==== RECORDED DATA

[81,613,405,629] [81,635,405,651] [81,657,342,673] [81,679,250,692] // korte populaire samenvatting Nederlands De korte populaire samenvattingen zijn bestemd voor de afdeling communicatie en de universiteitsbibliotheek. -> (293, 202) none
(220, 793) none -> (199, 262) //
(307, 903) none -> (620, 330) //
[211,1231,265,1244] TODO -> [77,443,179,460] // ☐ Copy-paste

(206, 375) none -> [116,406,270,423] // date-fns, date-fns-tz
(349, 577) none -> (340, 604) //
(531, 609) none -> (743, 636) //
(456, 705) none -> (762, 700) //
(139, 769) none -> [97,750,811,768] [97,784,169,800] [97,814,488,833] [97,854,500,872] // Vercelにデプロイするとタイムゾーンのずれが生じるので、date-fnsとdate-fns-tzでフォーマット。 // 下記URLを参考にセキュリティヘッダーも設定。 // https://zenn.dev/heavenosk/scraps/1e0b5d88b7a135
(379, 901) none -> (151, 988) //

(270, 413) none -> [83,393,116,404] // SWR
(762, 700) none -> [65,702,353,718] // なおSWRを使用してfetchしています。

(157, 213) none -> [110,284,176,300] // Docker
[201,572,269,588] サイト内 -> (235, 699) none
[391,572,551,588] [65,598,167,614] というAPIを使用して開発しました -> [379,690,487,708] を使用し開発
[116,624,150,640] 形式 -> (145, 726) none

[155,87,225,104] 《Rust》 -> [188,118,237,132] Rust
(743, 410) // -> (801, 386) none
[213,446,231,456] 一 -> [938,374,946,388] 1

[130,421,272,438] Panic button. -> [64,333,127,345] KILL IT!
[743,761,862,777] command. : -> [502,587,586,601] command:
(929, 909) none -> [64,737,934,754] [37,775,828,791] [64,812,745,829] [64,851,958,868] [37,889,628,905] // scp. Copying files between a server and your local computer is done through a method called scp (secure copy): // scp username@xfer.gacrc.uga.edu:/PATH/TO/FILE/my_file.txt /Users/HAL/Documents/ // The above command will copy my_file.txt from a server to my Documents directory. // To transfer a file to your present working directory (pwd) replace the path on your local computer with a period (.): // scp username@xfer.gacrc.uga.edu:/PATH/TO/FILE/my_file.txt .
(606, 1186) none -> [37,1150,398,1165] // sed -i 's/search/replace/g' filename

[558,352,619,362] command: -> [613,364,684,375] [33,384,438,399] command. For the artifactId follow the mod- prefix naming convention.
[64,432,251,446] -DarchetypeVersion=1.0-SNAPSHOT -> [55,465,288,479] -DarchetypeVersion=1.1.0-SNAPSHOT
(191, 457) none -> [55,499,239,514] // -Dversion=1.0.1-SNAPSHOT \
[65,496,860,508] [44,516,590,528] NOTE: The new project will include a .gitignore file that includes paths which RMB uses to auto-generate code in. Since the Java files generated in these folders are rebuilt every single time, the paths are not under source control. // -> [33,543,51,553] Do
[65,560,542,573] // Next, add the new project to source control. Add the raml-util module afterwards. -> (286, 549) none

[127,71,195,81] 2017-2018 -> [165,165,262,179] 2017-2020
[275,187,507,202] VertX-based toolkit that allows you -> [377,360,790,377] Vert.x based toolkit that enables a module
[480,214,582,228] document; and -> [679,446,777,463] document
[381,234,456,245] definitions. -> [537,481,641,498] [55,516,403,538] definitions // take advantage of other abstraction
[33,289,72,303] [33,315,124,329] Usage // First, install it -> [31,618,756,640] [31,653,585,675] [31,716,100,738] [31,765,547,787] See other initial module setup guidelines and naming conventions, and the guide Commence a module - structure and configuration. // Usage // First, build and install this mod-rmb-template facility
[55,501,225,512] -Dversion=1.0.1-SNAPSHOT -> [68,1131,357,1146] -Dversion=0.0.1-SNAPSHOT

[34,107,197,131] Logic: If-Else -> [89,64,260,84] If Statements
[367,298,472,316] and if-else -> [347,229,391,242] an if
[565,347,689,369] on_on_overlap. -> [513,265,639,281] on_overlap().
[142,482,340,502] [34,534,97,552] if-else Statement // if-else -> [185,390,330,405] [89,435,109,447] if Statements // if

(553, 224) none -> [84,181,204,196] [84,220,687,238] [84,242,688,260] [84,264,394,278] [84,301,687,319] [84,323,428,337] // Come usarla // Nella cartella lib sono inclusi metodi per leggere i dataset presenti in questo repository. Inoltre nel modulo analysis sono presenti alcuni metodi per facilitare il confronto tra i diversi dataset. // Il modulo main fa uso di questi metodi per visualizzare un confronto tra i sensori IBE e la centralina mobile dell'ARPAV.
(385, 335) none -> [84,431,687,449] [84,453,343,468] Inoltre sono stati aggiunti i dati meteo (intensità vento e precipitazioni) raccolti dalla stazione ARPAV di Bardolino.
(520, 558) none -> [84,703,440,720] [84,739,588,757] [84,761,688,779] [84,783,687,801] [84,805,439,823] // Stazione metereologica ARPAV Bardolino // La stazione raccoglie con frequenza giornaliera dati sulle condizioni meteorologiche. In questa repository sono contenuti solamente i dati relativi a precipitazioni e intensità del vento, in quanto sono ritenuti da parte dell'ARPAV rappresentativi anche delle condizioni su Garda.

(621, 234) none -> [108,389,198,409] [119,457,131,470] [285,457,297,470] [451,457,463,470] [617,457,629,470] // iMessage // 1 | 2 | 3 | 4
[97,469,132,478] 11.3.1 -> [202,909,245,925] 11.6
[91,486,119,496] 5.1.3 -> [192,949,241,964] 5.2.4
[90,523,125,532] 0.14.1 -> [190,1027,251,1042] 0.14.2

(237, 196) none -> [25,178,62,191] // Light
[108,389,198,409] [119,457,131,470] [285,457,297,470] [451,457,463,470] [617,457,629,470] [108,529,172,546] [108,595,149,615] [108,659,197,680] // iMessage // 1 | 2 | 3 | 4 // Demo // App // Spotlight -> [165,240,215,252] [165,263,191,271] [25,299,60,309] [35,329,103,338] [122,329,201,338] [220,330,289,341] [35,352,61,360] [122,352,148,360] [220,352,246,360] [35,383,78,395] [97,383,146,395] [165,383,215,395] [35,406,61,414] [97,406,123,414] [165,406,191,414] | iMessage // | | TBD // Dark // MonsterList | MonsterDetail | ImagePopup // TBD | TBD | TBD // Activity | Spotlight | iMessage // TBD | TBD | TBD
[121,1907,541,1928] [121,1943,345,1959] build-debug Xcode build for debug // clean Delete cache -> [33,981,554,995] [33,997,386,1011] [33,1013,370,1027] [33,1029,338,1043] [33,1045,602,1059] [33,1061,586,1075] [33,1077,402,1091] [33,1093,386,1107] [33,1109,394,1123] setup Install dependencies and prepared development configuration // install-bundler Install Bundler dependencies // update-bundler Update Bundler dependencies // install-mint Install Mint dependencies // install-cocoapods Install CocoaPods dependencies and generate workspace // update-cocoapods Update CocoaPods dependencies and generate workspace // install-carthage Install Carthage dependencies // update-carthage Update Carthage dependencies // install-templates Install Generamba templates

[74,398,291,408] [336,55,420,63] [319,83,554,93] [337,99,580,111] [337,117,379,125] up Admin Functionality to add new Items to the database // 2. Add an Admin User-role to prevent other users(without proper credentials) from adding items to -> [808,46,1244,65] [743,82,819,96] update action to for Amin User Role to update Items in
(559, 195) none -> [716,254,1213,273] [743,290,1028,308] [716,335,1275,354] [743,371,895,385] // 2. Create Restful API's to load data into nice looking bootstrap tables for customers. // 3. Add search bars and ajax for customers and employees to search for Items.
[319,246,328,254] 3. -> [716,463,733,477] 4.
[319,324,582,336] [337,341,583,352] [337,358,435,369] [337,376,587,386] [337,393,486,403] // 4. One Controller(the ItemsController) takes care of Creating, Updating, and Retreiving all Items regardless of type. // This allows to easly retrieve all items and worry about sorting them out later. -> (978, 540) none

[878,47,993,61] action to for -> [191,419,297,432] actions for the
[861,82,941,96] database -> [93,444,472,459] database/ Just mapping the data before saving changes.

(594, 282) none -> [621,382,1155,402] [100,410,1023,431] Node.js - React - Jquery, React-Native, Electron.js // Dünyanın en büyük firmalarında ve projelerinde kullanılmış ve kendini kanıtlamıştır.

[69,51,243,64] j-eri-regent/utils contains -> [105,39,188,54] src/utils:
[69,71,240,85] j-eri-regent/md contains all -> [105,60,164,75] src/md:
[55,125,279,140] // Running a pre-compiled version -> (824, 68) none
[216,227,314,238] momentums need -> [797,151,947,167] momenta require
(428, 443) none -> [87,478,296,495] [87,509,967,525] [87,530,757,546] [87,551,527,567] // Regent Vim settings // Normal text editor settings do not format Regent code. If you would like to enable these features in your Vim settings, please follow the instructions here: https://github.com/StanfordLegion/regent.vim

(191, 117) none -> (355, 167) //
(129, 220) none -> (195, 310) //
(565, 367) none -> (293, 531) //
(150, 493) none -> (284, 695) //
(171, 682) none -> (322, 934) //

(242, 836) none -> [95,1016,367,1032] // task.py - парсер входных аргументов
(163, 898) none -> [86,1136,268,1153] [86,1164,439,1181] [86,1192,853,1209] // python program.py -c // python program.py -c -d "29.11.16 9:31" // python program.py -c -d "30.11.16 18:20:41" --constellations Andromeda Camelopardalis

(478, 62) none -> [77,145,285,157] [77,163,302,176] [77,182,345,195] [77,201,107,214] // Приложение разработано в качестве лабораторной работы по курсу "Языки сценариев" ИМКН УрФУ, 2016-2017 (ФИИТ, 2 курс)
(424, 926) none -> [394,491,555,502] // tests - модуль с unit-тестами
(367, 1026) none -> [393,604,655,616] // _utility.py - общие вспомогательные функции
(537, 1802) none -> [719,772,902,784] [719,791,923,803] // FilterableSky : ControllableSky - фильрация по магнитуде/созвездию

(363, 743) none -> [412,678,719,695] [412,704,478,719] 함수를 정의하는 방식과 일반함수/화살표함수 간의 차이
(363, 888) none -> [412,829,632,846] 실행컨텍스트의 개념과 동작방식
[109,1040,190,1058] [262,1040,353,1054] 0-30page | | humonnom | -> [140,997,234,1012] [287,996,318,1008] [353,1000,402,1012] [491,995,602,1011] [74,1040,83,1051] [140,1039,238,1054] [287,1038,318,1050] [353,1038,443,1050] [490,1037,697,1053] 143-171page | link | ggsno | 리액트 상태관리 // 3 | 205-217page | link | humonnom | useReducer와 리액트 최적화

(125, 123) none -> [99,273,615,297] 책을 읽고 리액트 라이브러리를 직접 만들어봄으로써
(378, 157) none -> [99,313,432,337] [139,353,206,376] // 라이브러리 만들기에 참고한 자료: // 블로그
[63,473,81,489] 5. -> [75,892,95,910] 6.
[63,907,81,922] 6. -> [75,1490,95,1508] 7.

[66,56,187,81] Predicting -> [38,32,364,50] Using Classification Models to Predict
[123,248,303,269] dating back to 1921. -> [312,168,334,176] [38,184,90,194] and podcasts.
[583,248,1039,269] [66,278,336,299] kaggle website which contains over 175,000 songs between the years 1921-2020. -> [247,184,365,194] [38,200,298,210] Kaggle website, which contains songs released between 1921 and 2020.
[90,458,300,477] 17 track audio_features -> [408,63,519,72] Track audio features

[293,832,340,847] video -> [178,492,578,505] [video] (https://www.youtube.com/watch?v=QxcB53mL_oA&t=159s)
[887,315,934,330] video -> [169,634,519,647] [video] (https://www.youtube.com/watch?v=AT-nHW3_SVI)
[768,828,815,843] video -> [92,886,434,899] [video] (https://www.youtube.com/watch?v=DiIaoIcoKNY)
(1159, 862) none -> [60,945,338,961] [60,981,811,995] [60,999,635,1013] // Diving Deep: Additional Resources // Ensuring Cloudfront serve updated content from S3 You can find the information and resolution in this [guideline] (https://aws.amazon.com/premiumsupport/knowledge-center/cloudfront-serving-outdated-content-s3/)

========

What you give back must be the stretch above, starting at the line with "(565, 367) none -> (293, 531) //" and ending at the line with "(478, 62) none", copied exactly.

(565, 367) none -> (293, 531) //
(150, 493) none -> (284, 695) //
(171, 682) none -> (322, 934) //

(242, 836) none -> [95,1016,367,1032] // task.py - парсер входных аргументов
(163, 898) none -> [86,1136,268,1153] [86,1164,439,1181] [86,1192,853,1209] // python program.py -c // python program.py -c -d "29.11.16 9:31" // python program.py -c -d "30.11.16 18:20:41" --constellations Andromeda Camelopardalis

(478, 62) none -> [77,145,285,157] [77,163,302,176] [77,182,345,195] [77,201,107,214] // Приложение разработано в качестве лабораторной работы по курсу "Языки сценариев" ИМКН УрФУ, 2016-2017 (ФИИТ, 2 курс)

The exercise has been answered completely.